Le minacce e la marcia indietro

A gennaio Trump ha fatto marcia indietro sulle minacce di annettere la Groenlandia. Un gruppo di lavoro congiunto tra Stati Uniti, Danimarca e Groenlandia è stato istituito per affrontare la questione. «Anche se il desiderio di un ‘padrone’ di ‘assicurarsi il controllo della Groenlandia e’ del tutto irrispettoso siamo obbligati a trovare una soluzione», ha detto ai giornalisti il primo ministro groenlandese Jens-Frederik Nielsen a margine di un forum economico. Landry, che è anche governatore repubblicano della Louisiana, è arrivato domenica a Nuuk. Non era stato invitato ufficialmente e la sua presenza ha suscitato polemiche. Ha incontrato lunedìNielsen e il ministro degli Esteri groenlandese Mute Egede.

Gli Usa insistono

Nielsen ha affermato che i colloqui sono stati costruttivi, ma ha osservato che «non c’è alcun segno di cambiamento» nella posizione degli Stati Uniti. In un’intervista pubblicata ieri sul quotidiano groenlandese Sermitsiaq, Landry ha alimentato le aspirazioni di indipendenza della Groenlandia. Sebbene i sondaggi mostrino che la maggioranza dei groenlandesi sia favorevole a un futuro di indipendenza dalla Danimarca, il governo non ha piani immediati in tal senso, dato che molte questioni rimangono irrisolte, principalmente per quanto riguarda l’economia dell’isola, fortemente dipendente dalla Danimarca.

L’indipendenza

«Credo che ci siano incredibili opportunità che potrebbero effettivamente portare i groenlandesi dalla dipendenza all’indipendenza», ha detto Landry. «Penso che il presidente degli Stati Uniti vorrebbe vedere il Paese diventare economicamente indipendente. E credo che sia possibile». Ad alimentare le polemiche sulla visita di Landry è stato il fatto che fosse accompagnato da un medico statunitense, il quale ha dichiarato alla televisione danese TV2 di essere lì «per valutare le esigenze sanitarie» della Groenlandia.

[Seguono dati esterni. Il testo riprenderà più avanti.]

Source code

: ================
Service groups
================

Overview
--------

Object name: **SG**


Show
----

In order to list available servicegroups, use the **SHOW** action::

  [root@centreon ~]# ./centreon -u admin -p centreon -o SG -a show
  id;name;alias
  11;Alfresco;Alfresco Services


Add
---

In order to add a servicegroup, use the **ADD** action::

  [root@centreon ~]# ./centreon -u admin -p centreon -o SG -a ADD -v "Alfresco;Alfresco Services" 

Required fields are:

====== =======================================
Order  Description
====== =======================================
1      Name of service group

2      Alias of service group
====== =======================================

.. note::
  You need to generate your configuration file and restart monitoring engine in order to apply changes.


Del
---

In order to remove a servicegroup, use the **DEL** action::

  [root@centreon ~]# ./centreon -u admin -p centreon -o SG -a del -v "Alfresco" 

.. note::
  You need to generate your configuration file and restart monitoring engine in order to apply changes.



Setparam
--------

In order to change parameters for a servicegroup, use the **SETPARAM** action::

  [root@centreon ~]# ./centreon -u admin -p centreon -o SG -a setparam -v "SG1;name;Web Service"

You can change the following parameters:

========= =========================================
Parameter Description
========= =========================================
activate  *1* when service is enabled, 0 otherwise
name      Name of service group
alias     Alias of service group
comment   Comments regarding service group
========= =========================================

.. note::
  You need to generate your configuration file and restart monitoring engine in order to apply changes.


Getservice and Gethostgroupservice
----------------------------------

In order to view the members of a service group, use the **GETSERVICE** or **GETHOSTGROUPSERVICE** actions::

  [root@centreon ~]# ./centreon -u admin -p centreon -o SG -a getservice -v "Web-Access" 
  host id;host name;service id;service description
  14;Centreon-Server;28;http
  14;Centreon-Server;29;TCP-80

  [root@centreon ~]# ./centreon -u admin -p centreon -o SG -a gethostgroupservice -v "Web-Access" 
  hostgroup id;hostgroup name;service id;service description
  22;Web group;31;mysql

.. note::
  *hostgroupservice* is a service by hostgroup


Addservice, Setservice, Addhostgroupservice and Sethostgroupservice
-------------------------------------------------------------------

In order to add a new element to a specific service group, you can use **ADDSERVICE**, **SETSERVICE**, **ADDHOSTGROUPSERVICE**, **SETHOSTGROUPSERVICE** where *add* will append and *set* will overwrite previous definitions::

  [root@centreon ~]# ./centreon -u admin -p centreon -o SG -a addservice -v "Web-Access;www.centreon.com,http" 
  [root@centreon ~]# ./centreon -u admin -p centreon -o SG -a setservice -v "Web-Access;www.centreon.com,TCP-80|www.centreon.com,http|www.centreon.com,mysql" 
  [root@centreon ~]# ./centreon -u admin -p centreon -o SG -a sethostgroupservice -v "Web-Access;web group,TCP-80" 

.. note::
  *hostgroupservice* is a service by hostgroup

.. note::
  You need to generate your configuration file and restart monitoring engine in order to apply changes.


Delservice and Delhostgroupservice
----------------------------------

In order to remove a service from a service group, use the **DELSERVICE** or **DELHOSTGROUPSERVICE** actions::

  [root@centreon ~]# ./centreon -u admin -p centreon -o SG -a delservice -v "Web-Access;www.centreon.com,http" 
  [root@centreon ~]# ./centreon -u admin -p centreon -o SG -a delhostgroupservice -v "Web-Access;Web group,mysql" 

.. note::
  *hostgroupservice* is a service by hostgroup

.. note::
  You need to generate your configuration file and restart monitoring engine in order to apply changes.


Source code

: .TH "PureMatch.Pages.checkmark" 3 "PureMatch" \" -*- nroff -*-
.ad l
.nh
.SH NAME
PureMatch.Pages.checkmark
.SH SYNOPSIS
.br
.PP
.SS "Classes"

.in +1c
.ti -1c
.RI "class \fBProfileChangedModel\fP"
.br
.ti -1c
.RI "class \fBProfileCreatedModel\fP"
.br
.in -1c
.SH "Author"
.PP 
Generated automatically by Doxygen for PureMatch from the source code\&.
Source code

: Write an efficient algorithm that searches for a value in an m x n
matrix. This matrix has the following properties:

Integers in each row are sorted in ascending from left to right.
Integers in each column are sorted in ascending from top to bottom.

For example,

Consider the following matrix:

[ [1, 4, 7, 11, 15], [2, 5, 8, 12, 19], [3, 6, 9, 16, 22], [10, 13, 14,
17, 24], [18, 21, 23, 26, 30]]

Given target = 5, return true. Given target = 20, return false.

A febbraio, Danimarca e Groenlandia hanno respinto l’offerta di Trump di inviare una nave ospedale della marina «per prendersi cura delle numerose persone malate che non ricevono le cure necessarie». Il ministro della Sanità della Groenlandia, Anna Wangenheim, ha criticato la presenza del medico statunitense: «I groenlandesi non sono cavie in un progetto geopolitico», ha affermato.